**PROVIDED TEXT**
** start **

Arts and cRafts with the nephew!
May. 16th, 2026 08:50 amThe nephew wants a raft. So, brother the elder and nephew and I built a raft this weekend.
Because this is an activity I am shepherding brother the elder and nephew through, there will be education!
I can't do anything without education.
There will be construction! So, this is going to be construction-related education. The nephew is maybe ten or possibly eleven. I don't fucking know. Something in the low double digits, anyway.
Let us examine the end grain on this 1x4 decking board. Which way will this board, on exposure to water and sunlight, cup? (follow the grain) So which side is the "up" side for our raft deck? (the convex side of the curves) Let us mark the boards with a T for top side. When we screw these boards down, they will not be able to cup much because they will be screwed tight to the 2x4 framing and if they DO cup, they will not retain water. (There are twenty-five boards, so a fair amount of "examine grain, identify cupping direction" practice.)
Now, we have 8' 2x4 boards for framing our deck. We are floating the deck on 4 55 gallon plastic barrels that will be secured underneath by way of cordage. These barrels are 2' wide and 3' long. We would like the raft to have 2' between the barrels each way. (This is to facilitate squirtgun battles in the water, so you can shoot people from the other side of the raft and hide under the raft and shoot out from it and stuff.) I'm just the contractor here, the client has been very specific about the design constraints. Given these constraints, what is the smallest possible dimension for our raft's deck? (6'x8').
Further discussion and a quick mock-up on the driveway suggests that the 8' boards need to be the "crossways" boards and that we need 6' boards for the endcaps. Boy measures and marks (tape measure, carpenter square) and cuts (miter saw*) two 6' 2x4's.

** end **

**WHAT TO WORK ON**
1. Answer these questions from the raft post:
(a) How many decking boards are there?
(b) What will float the deck, and how will it be fastened?
(c) What tool does the boy use to cut the two 6' 2x4s?
2. Return, word for word, the part of the raft post that begins at the words "May. 16th, 2026" and stops after the words "double digits, anyway.".
The records come from a different source than the raft post.

**DATASET**
** start **

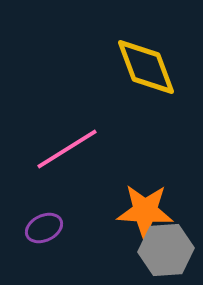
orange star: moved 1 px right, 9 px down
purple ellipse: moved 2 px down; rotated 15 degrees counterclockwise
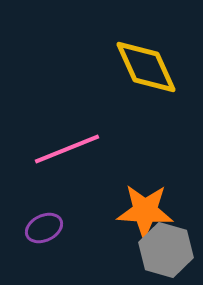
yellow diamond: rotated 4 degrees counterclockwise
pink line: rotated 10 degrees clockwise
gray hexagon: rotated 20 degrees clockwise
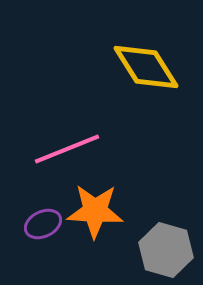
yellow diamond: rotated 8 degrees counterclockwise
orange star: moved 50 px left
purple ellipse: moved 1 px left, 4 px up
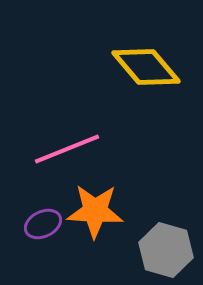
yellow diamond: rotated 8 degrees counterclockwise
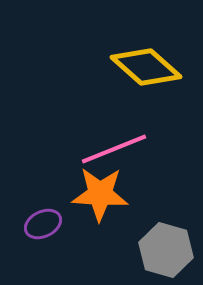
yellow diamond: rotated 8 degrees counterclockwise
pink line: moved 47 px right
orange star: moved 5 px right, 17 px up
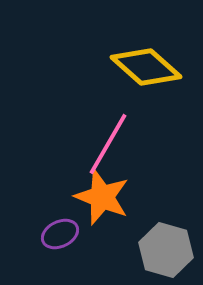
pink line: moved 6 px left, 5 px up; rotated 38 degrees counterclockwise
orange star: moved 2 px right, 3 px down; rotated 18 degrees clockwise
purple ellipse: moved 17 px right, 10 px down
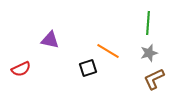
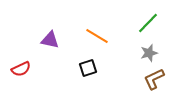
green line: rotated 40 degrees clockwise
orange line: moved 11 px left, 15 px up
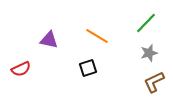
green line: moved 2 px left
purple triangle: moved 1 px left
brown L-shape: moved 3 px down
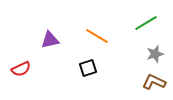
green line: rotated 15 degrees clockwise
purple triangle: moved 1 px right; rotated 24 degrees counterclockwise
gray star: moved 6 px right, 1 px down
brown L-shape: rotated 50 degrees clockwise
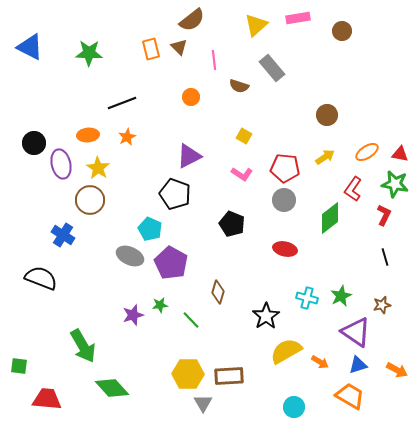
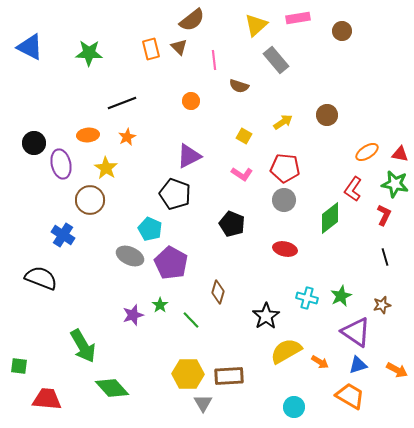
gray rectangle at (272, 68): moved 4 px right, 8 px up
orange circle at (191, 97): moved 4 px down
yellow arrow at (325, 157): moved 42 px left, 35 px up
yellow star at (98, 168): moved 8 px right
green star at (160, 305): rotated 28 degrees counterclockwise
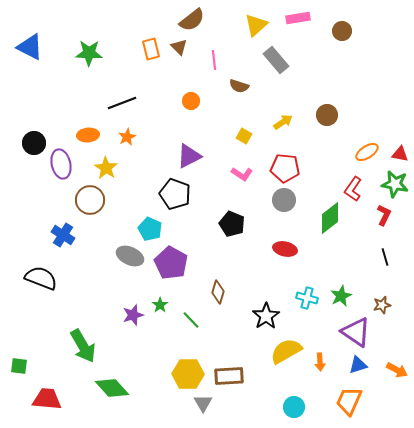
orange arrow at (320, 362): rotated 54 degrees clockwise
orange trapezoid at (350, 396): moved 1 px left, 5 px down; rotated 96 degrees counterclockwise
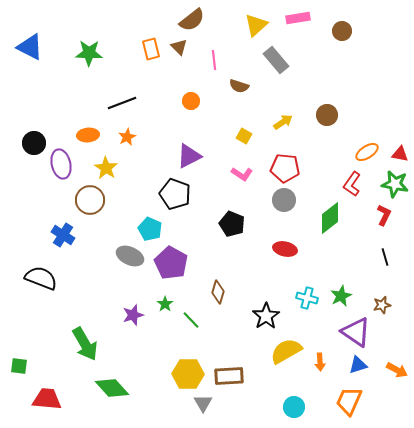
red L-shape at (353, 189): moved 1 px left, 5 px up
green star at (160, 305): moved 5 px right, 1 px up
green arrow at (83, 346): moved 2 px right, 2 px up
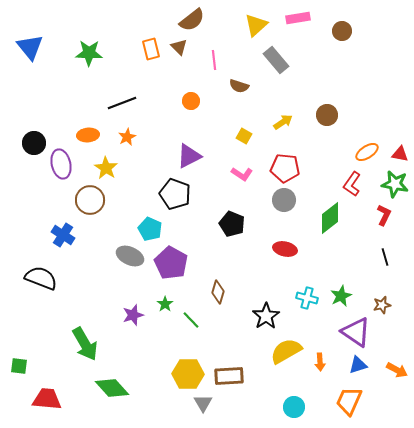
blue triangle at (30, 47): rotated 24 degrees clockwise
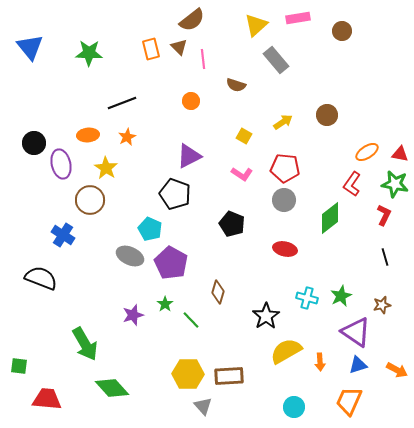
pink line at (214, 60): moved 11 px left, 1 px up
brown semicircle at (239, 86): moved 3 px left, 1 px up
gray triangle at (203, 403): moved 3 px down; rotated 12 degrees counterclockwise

** end **

**RESULTS FOR THE EXERCISE**
1.
(a) Twenty-five.
(b) Four 55 gallon plastic barrels, fastened underneath with cordage.
(c) A miter saw.

2.
May. 16th, 2026 08:50 amThe nephew wants a raft. So, brother the elder and nephew and I built a raft this weekend.
Because this is an activity I am shepherding brother the elder and nephew through, there will be education!
I can't do anything without education.
There will be construction! So, this is going to be construction-related education. The nephew is maybe ten or possibly eleven. I don't fucking know. Something in the low double digits, anyway.